*Work item*. Below are the entries to work from; restate word for word the portion that opens with the line containing "38: (77, 117)" and closes with the line containing "71: (213, 44)", keeping both.

*Given data*.
++++

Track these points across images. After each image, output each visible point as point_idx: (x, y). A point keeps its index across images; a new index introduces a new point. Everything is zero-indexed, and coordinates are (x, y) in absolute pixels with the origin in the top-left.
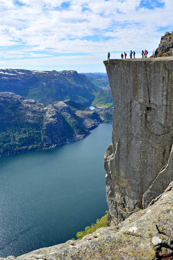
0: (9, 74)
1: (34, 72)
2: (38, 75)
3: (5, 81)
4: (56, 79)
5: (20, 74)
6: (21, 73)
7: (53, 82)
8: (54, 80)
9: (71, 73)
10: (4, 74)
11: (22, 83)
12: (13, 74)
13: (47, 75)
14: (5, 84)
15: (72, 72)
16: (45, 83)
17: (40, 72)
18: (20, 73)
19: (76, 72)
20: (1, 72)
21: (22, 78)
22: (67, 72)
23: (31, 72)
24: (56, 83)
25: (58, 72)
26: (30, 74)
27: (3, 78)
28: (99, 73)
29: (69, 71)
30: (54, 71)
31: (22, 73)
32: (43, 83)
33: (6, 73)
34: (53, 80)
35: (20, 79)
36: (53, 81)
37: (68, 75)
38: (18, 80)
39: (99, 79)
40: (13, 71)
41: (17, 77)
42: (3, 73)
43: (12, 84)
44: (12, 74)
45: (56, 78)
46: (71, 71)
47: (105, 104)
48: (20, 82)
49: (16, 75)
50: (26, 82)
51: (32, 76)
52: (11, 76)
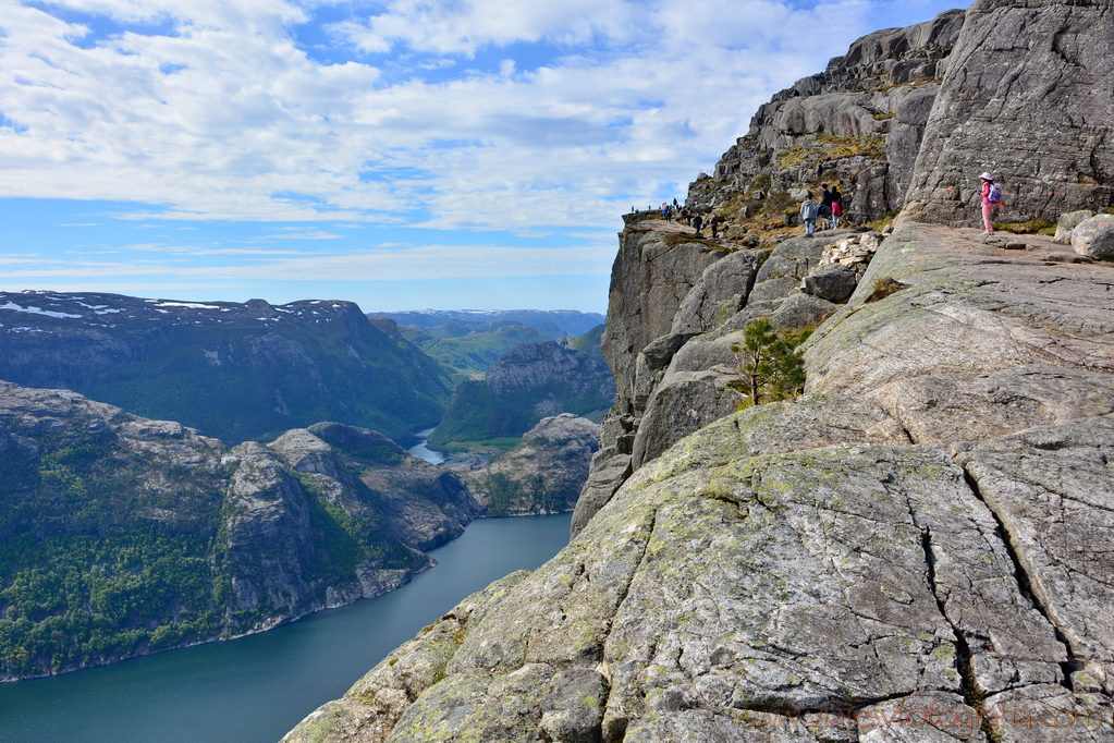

++++

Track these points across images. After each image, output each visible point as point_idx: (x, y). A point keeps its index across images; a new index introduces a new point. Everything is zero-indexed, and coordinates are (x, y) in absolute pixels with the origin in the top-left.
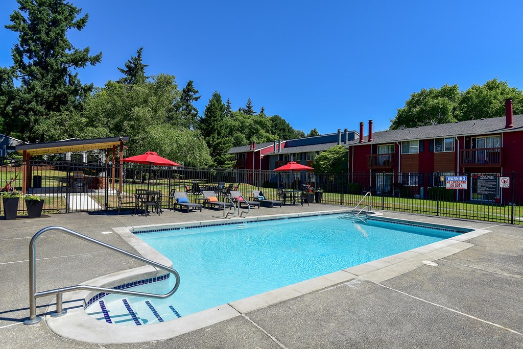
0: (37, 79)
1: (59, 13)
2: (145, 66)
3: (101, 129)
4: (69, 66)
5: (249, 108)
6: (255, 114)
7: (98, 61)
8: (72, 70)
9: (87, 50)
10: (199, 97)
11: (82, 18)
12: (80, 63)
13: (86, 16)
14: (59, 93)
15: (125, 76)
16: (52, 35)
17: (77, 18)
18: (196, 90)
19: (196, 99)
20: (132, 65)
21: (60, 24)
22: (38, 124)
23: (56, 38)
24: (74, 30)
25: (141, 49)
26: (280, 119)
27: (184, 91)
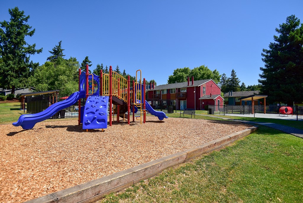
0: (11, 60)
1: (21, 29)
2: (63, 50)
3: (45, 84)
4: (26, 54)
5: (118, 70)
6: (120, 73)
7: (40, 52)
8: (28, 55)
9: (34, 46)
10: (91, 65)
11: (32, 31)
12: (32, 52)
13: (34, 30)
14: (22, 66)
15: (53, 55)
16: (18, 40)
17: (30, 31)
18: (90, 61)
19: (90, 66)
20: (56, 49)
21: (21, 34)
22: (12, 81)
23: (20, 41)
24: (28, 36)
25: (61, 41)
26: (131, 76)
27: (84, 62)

++++

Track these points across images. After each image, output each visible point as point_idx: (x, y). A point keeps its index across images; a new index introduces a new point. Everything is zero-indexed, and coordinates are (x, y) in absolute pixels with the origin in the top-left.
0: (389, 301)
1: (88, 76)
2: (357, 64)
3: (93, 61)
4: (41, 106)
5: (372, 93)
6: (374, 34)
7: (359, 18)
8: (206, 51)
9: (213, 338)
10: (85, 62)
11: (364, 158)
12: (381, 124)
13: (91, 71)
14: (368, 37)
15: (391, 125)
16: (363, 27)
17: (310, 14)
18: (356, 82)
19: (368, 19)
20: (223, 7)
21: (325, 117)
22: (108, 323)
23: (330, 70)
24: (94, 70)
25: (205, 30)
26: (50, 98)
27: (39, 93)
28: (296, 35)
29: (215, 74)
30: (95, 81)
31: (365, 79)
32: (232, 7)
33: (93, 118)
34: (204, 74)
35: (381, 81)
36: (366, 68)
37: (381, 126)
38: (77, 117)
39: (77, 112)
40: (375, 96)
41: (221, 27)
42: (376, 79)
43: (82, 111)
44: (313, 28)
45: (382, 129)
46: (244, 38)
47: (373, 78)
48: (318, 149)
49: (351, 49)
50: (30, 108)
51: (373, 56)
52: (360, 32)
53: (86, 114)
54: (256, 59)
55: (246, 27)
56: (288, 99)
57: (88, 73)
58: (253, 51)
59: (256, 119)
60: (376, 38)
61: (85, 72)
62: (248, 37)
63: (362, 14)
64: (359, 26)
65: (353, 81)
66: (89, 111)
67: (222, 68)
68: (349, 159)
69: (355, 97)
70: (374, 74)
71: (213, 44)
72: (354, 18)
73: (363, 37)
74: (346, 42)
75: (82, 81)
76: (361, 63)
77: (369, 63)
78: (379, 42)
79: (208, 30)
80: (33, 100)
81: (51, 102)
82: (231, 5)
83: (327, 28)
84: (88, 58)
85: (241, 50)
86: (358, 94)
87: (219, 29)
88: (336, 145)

++++

*Solution to the exercise*.
38: (77, 117)
39: (77, 112)
40: (375, 96)
41: (221, 27)
42: (376, 79)
43: (82, 111)
44: (313, 28)
45: (382, 129)
46: (244, 38)
47: (373, 78)
48: (318, 149)
49: (351, 49)
50: (30, 108)
51: (373, 56)
52: (360, 32)
53: (86, 114)
54: (256, 59)
55: (246, 27)
56: (288, 99)
57: (88, 73)
58: (253, 51)
59: (256, 119)
60: (376, 38)
61: (85, 72)
62: (248, 37)
63: (362, 14)
64: (359, 26)
65: (353, 81)
66: (89, 111)
67: (222, 68)
68: (349, 159)
69: (355, 97)
70: (374, 74)
71: (213, 44)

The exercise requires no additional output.